R: La Filins, in varie occasioni e in sede istituzionale, ha sempre sollecitato la detraibilità fiscale delle rette di frequenza scolastica, alla stessa stregua delle spese sanitarie.
Ciò consentirebbe alle famiglie un alleggerimento dell’onere economico sostenuto per l’istruzione dei figli in attesa di una soluzione definitiva.
Non si capisce perché le spese sanitarie sono
detraibili e quelle per l’istruzione non lo sono, considerato che
si tratta di servizi pubblici dovuti con pari
dignità da parte dello Stato nei confronti dei cittadini.
D: L’ipotesi più radicale è che a tutti
i genitori venga dato un buono studio, corrispondente a un costo
standard calcolato a livello nazionale, spendibile indifferentemente
nelle scuole statali e in quelle paritarie. Che cosa ne pensa?

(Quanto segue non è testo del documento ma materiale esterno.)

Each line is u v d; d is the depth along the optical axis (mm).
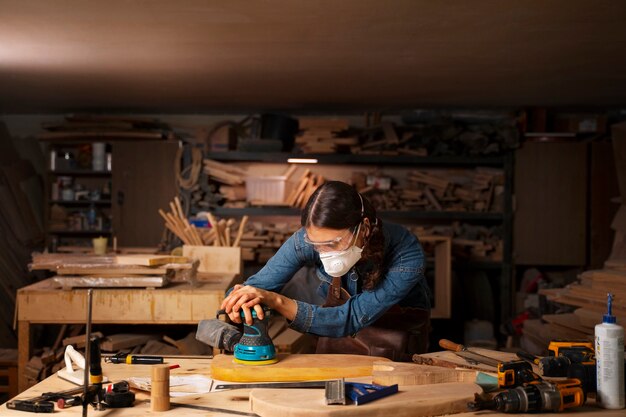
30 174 7344
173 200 6941
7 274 6578
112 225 6965
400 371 2059
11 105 6941
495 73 5184
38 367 3898
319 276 2545
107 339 4156
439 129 6910
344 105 6824
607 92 5984
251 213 6883
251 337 2230
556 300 4262
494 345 6305
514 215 6898
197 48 4445
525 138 6918
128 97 6430
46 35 4121
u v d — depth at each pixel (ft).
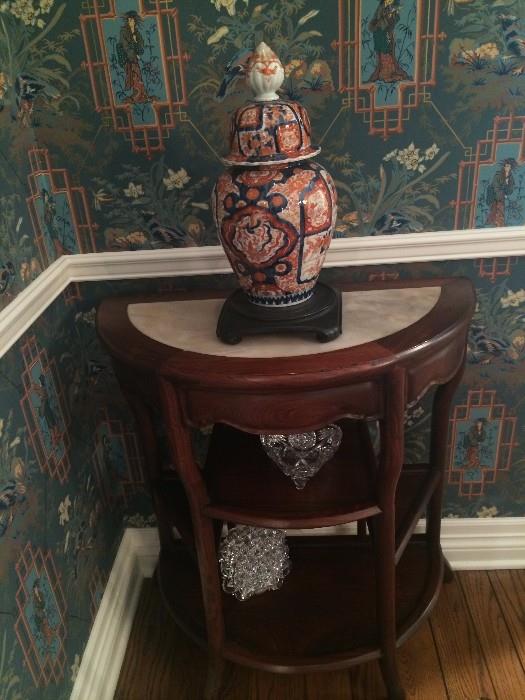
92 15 3.35
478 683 4.03
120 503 4.83
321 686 4.11
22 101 3.49
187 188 3.76
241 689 4.14
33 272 3.51
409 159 3.64
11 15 3.31
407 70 3.43
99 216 3.85
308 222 2.93
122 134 3.63
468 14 3.28
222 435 4.07
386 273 3.97
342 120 3.56
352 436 3.93
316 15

R: La vera autonomia delle istituzioni scolastiche e la reale parità troveranno attuazione quando quelle statali e quelle paritarie avranno le medesime prerogative, sia economiche che normative. Questa ipotesi sembra quella più risolutiva, ma trova l’opposizione dei sindacati che hanno nella scuola statale un forte seguito.
A tal proposito è opportuno sottolineare che a tutt’oggi la scuola paritaria, nonostante la legge 62/2000, è considerata ancora un servizio destinato alle famiglie più agiate, quindi “un bene di lusso” da valutare come indice per il redditometro. E questo perché le famiglie che si rivolgono alla scuola paritaria devono pagare due volte: la scuola statale attraverso l’erario e la paritaria con la retta di frequenza.
Si tratta di una situazione abnorme, prettamente italiana, che la Filins intende sottoporre al giudizio della Corte Europea.
D: Nelle ultime settimane si è parlato spesso della costituzione di albi regionali degli insegnanti abilitati, dai quali le istituzioni scolastiche autonome, statali e paritarie, possano attingere direttamente, scegliendo, senza rigidi vincoli, i docenti migliori. Rispetto all’obiettivo di qualificare l’offerta formativa delle scuole, quali elementi positivi o negativi ritiene che abbia la proposta? Inoltre, nelle settimane scorse è stata avanzata la proposta di definire graduatorie regionali che, rispetto a quelle attuali, dovrebbero introdurre nuovi requisiti finalizzati ad assicurare maggiore stabilità dei docenti. La maggiore rigidità che conseguirebbe dalla proposta può assicurare maggiore qualità al servizio? Se sì, sarebbe opportuno che venisse estesa anche alle scuole paritarie?
R: La Filins sostiene che i docenti debbano essere considerati non impiegati, ma professionisti dell’insegnamento: di conseguenza ogni graduatoria (che sia provinciale o regionale) basata sul punteggio, acquisito per anzianità di servizio e titoli, è del tutto deleteria.
Ogni scuola statale dovrebbe poter scegliere il personale docente in base ad una valutazione personalizzata e non codificata dall’esterno. Il valore di un docente va verificato sul campo e non sulla carta…
Ma, anche in questo caso, ci sono i sindacati che si oppongono per ovvie ragioni: non vogliono perdere la loro influenza ed il loro potere “politico”.
La scuola paritaria ha il vantaggio, rispetto alla scuola statale, di poter assegnare i vari insegnamenti a docenti scelti liberamente, purché abbiano i prescritti requisiti.